Gov’t working on plan to fight TB in prisons

With the continued threat of tuberculosis spreading among the country’s inmates, the government is working on a plan to monitor and treat the airborne disease in prisons, officials said yesterday.

Some 132 prisoners tested positive for tuberculosis during 2009, according to General Liv Mauv, deputy director general of the General Department of Prisons. That’s almost 1 percent of the official prison population of about 13,500.

The number of tuberculosis-positive inmates fell to 119 for the first six months of 2010, according to Gen Mauv, who said some 2009 patients were cured while new cases were also recorded, but could not provide these figures.

In comparison, some 235 inmates tested positive for HIV/AIDS during the first half of this year, with 12 of that group also infected with tuberculosis.

But Gen Mauv warned that these records-based on data gathered by NGOs and Ministry of Health officials-are incomplete and that the actual prevalence of tuberculosis in the prisons is believed to be higher.

“The spread of the disease is a big concern because tuberculosis is a kind of communicable disease with which it is easy to be infected,” he said. “In some prisons, because of the limited prison cells, the TB-infected prisoners are not detained in separate cells from non-TB-infected inmates.”

Mao Tan Eang, director for the National Center for Tuberculosis and Leprosy Control, said too little information was available to say whether the prevalence of tuberculosis in the prison population was rising or falling.

“We have no idea yet on that, but what we know is that usually the prevalence in prisons is higher than among the general population,” Mr Tan Eang said.

According to the latest estimates from the World Health Organization, prevalence of tuberculosis in the general Cambodia population ranges anywhere from about 0.4 to 1 percent. Cambodia is ranked 21 out of 22 “high-burden” countries that account for 80 percent of all cases of the contagious disease, a ranking based on absolute number of cases. India tops the list.

The government in Cambodia is working on a new plan to control tuberculosis in the prisons, which it hopes to implement by 2015, Mr Tan Eang said. That will include ensuring that prison staff are trained in the diagnosis, treatment and monitoring of the disease.

*RAW DATA*.
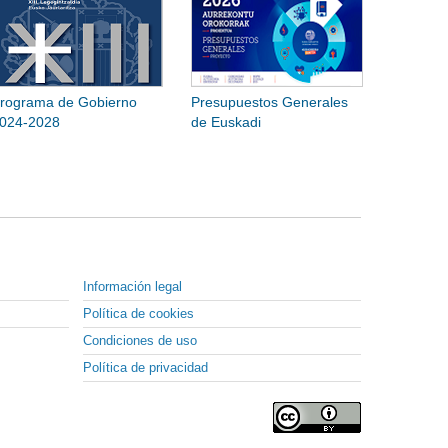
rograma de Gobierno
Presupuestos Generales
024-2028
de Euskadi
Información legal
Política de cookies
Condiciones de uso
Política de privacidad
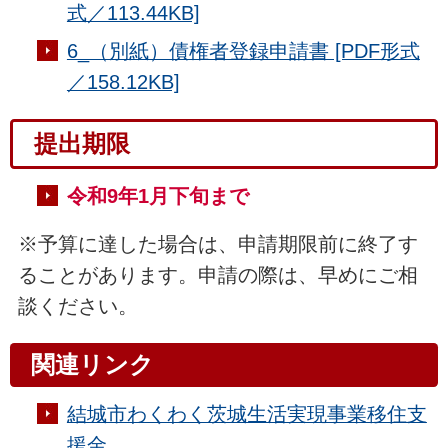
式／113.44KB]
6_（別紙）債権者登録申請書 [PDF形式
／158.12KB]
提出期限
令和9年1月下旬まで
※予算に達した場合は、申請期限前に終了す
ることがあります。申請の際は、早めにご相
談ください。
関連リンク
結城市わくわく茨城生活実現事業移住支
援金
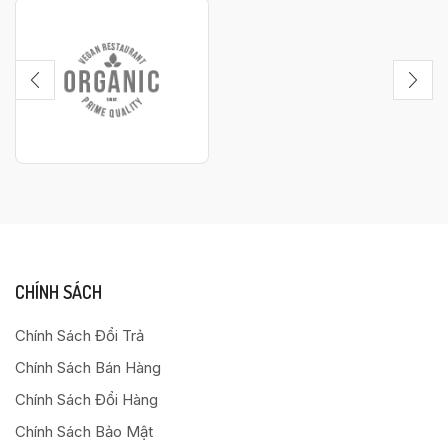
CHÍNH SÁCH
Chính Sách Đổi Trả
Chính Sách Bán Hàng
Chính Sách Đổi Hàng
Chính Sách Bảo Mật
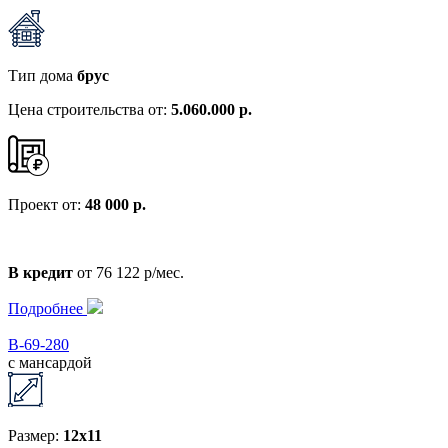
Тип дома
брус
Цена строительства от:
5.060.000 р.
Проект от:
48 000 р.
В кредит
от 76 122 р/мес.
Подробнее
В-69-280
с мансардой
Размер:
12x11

---

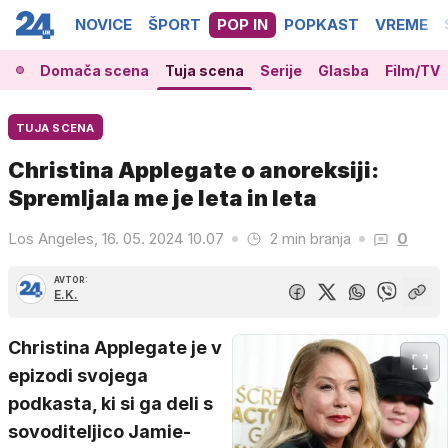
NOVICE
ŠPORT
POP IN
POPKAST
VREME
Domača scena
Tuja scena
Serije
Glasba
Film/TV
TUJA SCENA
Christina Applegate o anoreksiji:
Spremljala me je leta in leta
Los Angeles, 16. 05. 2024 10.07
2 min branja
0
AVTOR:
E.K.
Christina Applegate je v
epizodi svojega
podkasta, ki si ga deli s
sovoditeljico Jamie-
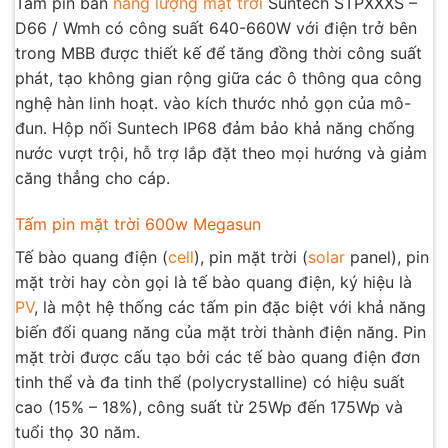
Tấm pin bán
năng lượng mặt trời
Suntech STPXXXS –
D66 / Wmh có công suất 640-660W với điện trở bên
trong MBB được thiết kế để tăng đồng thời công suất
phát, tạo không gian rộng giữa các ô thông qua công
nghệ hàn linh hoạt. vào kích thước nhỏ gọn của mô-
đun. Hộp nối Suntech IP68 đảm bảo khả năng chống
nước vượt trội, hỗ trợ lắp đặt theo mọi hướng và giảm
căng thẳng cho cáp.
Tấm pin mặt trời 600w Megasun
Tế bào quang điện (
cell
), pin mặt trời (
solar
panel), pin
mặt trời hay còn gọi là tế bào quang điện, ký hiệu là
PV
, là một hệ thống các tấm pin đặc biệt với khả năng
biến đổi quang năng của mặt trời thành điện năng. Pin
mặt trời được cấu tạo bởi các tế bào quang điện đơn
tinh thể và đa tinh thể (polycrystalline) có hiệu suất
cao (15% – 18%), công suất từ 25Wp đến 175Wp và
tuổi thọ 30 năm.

---

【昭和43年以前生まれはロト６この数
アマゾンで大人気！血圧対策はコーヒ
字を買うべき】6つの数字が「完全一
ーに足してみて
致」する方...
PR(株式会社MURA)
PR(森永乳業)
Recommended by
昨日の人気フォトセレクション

*WHAT IS REQUIRED*.
Please return, word for word, the part of the prison tuberculosis article above that opens with the words containing "Mao Tan Eang, director" and closes with "rising or falling.".

*EXPECTED OUTPUT*.
Mao Tan Eang, director for the National Center for Tuberculosis and Leprosy Control, said too little information was available to say whether the prevalence of tuberculosis in the prison population was rising or falling.